ChatGPT OpenAI Developer's Approach to Creation artificial intelligence was criticized this week by former employees who accuse the company of taking unnecessary risks with technology that could become dangerous.
Today, OpenAI released a new research paper apparently aimed at showing that it's serious about tackling AI risks by making its models more explainable. In the paper, the company's researchers discovered a way to examine the AI model that powers ChatGPT. They are designing a method to identify how the model stores certain concepts, including those that could cause an AI system to behave poorly.
While the research makes OpenAI's work to control AI more visible, it also highlights recent disruption within the company. The new research was carried out by the recently disbanded “superalignment” team at OpenAI which was dedicated to studying the long-term risks of technology.
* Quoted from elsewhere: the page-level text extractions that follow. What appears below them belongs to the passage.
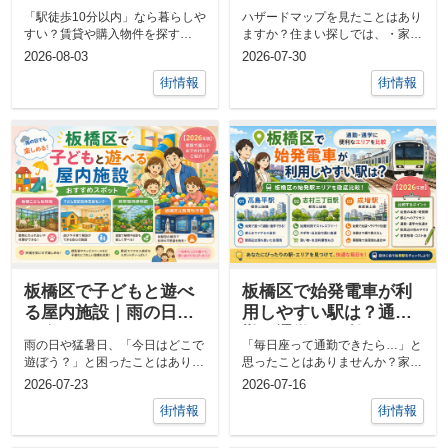
ト・デメリット【2026
マップの見方【2026年
「駅徒歩10分以内」なら暮らしや
ハザードマップを見たことはあり
年版】
版】
すい？賃貸や購入物件を探す
ますか？住まい探しでは、・家賃
際、・駅徒歩5分以内・駅徒歩10
や価格・間取り・駅までの距離・
2026-08-03
2026-07-30
分以内・駅...
築年数・周...
街情報
街情報
板橋区で子どもと遊べ
板橋区で始発電車が利
る屋内施設｜雨の日で
用しやすい駅は？通
も楽しめるおすすめス
勤・通学に便利なエリ
雨の日や猛暑日、「今日はどこで
「毎日座って通勤できたら…」と
ポット【2026年版】
アを比較【2026年版】
遊ぼう？」と困ったことはありま
思ったことはありませんか？家探
せんか？雨の日や猛暑日、「今日
しで、・家賃・間取り・築年数を
2026-07-23
2026-07-16
はどこで遊...
重視する方...
街情報
街情報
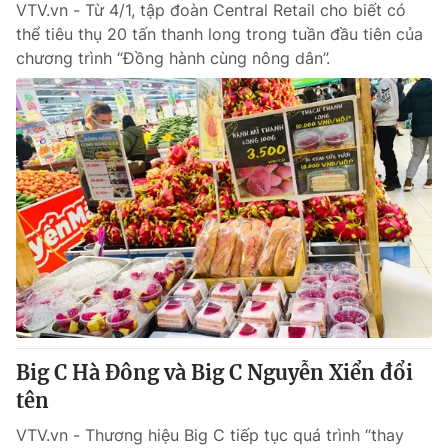
VTV.vn - Từ 4/1, tập đoàn Central Retail cho biết có
thể tiêu thụ 20 tấn thanh long trong tuần đầu tiên của
chương trình “Đồng hành cùng nông dân”.
Big C Hà Đông và Big C Nguyễn Xiển đổi
tên
VTV.vn - Thương hiệu Big C tiếp tục quá trình “thay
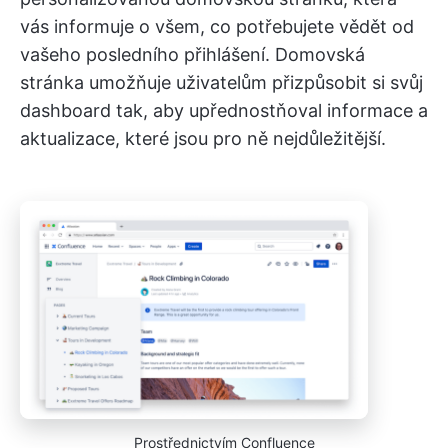
vás informuje o všem, co potřebujete vědět od
vašeho posledního přihlášení. Domovská
stránka umožňuje uživatelům přizpůsobit si svůj
dashboard tak, aby upřednostňoval informace a
aktualizace, které jsou pro ně nejdůležitější.
Prostřednictvím Confluence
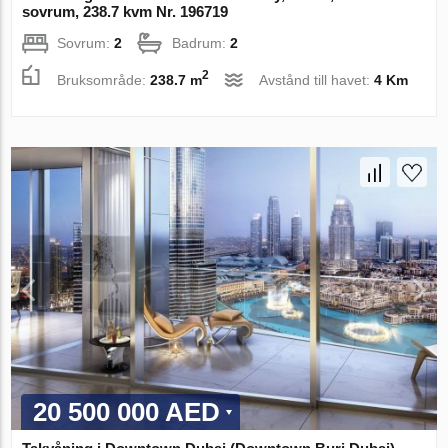
sovrum, 238.7 kvm Nr. 196719
Sovrum:
2
Badrum:
2
2
Bruksområde:
238.7 m
Avstånd till havet:
4 Km
20 500 000 AED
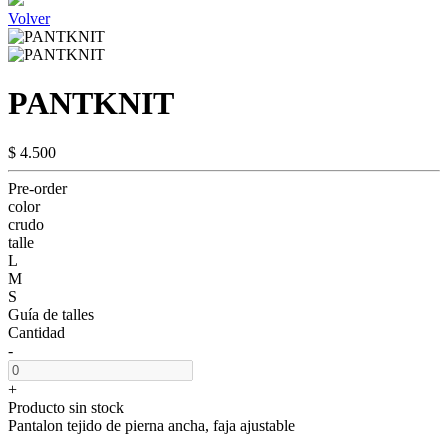
Volver
PANTKNIT
$ 4.500
Pre-order
color
crudo
talle
L
M
S
Guía de talles
Cantidad
-
+
Producto sin stock
Pantalon tejido de pierna ancha, faja ajustable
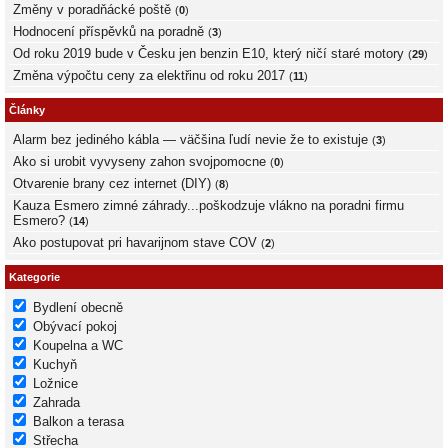
Změny v poradňácké poště
(
0
)
Hodnocení příspěvků na poradně
(
3
)
Od roku 2019 bude v Česku jen benzin E10, který ničí staré motory
(
29
)
Změna výpočtu ceny za elektřinu od roku 2017
(
11
)
Články
Alarm bez jediného kábla — väčšina ľudí nevie že to existuje
(
3
)
Ako si urobit vyvyseny zahon svojpomocne
(
0
)
Otvarenie brany cez internet (DIY)
(
8
)
Kauza Esmero zimné záhrady...poškodzuje vlákno na poradni firmu
Esmero?
(
14
)
Ako postupovat pri havarijnom stave COV
(
2
)
Kategorie
Bydlení obecně
Obývací pokoj
Koupelna a WC
Kuchyň
Ložnice
Zahrada
Balkon a terasa
Střecha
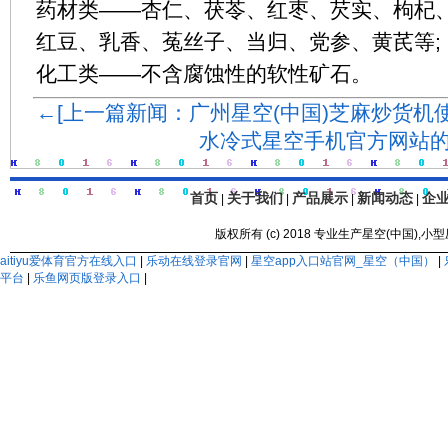
药材类——杏仁、茯苓、红枣、芡实、枸杞
红豆、乳香、菟丝子、当归、党参、黄芪等;
化工类——不含腐蚀性的软性矿石。
←[上一篇新闻：广州星空(中国)芝麻炒货机
水冷式星空手机官方网站的
首页
关于我们
产品展示
新闻动态
企
|
|
|
|
版权所有 (c) 2018 专业生产星空(中国)
aitiyu爱体育官方在线入口
|
乐动在线登录官网
|
星空app入口站官网_星空（中国）
|
平台
|
乐鱼网页版登录入口
|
The co-leaders of the former group, Ilya Sutskever and Jan Leike, both left OpenAI-are named co-authors. Sutskever, co-founder of OpenAI and former chief scientist, was among the board members who voted to fire CEO Sam Altman last November, setting off a chaotic few days that culminated in Altman's return to party leadership.
ChatGPT is powered by a family of large language models called GPT, based on a machine learning approach known as artificial neural networks. These mathematical networks have shown a great ability to learn useful tasks by analyzing sample data, but their operation cannot be easily scrutinized the way conventional computer programs can. The complex interaction between layers of “neurons” within an artificial neural network makes reverse engineering why a system like ChatGPT came up with a particular answer extremely difficult.
“Unlike most human creations, we do not truly understand the inner workings of neural networks,” the researchers behind the work wrote in an accompanying statement. blog post. Some prominent AI researchers believe that perhaps the most powerful AI models, including ChatGPT, could be used to design chemical or biological weapons and coordinate cyberattacks. A longer-term concern is that AI models might choose to hide information or act in harmful ways in order to achieve their goals.
OpenAI's new paper describes a technique that takes some of the mystery out of it, identifying patterns that represent specific concepts within a machine learning system with the help of an additional machine learning model. The key innovation consists of refining the network used to peer into the system of interest by identifying concepts, in order to make it more efficient.
OpenAI has proven its approach by identifying models that represent concepts within GPT-4, one of its largest AI models. The company published code linked to interpretability work, as well as a visualization tool which can be used to see how words in different sentences activate concepts, including crude and erotic content, in GPT-4 and another model. Knowing how a model represents certain concepts could be a step toward being able to reduce those associated with undesirable behaviors, in order to keep an AI system on track. It could also make it possible to adjust an AI system to favor certain topics or ideas.